Atmospheric and Air Pressure changes

If your ears have ever popped while driving through the high elevations of mountains or riding an airplane, it was likely due to a change in atmospheric pressure. The popping balances the difference in pressure between the inside and outside of the ear. However, this phenomenon is not just limited to changes in altitude. In fact, a few different things can contribute to changes in atmospheric pressure.

Atmospheric pressure is essentially the weight of air molecules on a given point. Air molecules take up space, but generally but generally have a comparatively large amount of empty space between them. Because of the empty space, air can compress and expand, and it’s the number of air molecules in a space that dictates the weight and thus determines the measurement of air pressure at the given point.

Realizing changes in atmospheric pressure accounts for a large portion of weather study and weather predictions. Meteorologists use barometers to measure atmospheric pressure. A barometer allows a normal or average pressure to be determined for an area under study. Barometers also show any changes as the pressure increases and decreases. Many factors contribute to weather conditions, but in most cases barometers are pretty accurate indicators of what is to come. An increase in pressure usually predicts cooler temperatures and clear skies to come. On the other hand, a decrease in pressure predicts warmer temperatures and possible storms and/or rain. Predictions with barometers become most accurate when considering the air density and the direction the air flows.
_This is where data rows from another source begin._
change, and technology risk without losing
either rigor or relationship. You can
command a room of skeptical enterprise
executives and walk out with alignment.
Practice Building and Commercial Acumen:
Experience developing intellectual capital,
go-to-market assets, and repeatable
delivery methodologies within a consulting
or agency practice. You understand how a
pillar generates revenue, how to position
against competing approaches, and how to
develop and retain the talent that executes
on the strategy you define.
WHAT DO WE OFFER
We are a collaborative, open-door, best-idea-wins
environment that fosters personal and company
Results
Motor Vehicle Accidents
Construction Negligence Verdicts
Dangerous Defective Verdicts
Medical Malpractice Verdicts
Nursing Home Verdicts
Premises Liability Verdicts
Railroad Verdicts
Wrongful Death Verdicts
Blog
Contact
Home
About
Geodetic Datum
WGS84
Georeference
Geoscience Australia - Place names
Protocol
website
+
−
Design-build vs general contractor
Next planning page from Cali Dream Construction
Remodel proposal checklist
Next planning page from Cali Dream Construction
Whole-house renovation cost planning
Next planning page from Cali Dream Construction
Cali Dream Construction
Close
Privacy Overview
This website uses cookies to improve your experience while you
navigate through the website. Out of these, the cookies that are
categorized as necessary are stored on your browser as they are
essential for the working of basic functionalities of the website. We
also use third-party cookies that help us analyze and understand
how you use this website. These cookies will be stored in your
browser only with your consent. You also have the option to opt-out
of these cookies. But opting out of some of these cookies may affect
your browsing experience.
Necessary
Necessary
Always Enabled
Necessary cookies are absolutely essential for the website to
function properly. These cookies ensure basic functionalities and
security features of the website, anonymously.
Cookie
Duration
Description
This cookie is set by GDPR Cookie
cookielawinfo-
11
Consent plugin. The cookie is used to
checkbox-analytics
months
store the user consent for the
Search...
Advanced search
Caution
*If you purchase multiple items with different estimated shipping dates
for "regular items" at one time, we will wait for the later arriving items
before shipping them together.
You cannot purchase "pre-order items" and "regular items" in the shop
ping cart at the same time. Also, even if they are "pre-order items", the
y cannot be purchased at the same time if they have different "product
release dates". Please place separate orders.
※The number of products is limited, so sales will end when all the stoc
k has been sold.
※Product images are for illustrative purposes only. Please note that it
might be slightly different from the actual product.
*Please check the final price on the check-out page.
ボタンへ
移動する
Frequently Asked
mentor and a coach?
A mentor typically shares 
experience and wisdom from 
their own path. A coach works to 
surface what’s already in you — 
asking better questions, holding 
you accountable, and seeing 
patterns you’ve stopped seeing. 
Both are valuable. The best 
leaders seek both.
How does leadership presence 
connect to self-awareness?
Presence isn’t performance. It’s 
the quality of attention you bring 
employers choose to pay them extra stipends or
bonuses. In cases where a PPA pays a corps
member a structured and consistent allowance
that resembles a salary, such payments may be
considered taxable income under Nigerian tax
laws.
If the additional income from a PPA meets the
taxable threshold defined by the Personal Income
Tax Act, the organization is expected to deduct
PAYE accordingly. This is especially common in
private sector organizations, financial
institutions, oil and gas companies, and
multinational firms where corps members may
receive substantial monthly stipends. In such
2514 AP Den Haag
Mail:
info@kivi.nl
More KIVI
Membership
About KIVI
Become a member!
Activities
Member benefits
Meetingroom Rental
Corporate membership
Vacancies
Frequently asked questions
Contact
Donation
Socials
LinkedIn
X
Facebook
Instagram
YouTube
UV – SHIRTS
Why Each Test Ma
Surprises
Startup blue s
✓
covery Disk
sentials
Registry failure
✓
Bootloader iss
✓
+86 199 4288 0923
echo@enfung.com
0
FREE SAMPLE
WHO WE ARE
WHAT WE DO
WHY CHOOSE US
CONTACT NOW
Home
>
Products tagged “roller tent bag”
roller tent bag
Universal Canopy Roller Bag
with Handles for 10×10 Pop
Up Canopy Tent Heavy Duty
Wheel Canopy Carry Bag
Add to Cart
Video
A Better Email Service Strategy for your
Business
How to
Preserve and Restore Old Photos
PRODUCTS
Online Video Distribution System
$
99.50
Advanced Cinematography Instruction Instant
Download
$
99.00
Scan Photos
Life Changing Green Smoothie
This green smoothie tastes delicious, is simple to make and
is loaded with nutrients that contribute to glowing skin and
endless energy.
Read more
Differences in densities and air movement play big roles in the overall pressure of the atmosphere, in much the same way different aspects contribute to the weight of more common objects. Imagine standing on a scale to check how much you weigh. Then, hold a loose handful of feathers (not dense) and note only a slight weight change, if any. Exchanging the feathers for a dense substance of the same general size, such as a handful of lead, causes a dramatic increase in weight. After that, no matter what’s in your hand, if another person tries lifting you off the scale, you’ll notice a decrease in the measured weight.  These concepts become useful when studying different properties of the atmosphere.

Temperature and humidity may affect air density more than anything. Warmth and/or moisture decreases air density. At the same time, lack of heat and/or moisture increases air density.

Air currents and other things that cause air to move in especially vertical directions also cause changes in atmospheric pressures. Much like when someone lifts while you’re on the scale to reduce your weight, upward wind currents reduce pressure; just as downward currents can increase air pressure. In addition to directly causing changes in air pressure, differences in temperature provide a driving force for air currents in both vertical and horizontal directions. Even geological features, such as mountains or plains, can move air in important ways.

Understanding changes in atmospheric pressure to a greater extent requires a more detailed understanding of the different weather systems and conditions present in a given area and the entire planet system, as a whole. Though factors of density, air flow, and temperature all produce tangible outcomes with atmospheric pressure, all it takes is a tiny, unperceivable motion to bring about huge and powerful weather forces, on the entirely opposite side of the world. Edward Lorenz may have popularized perhaps this most unattainable and flighty ruler of weather in general; with the Butterfly Effect. A massive hurricane and low pressure system in Florida may form unpredictably, spawning innocently from a butterfly flapping its wings, somewhere in Peru.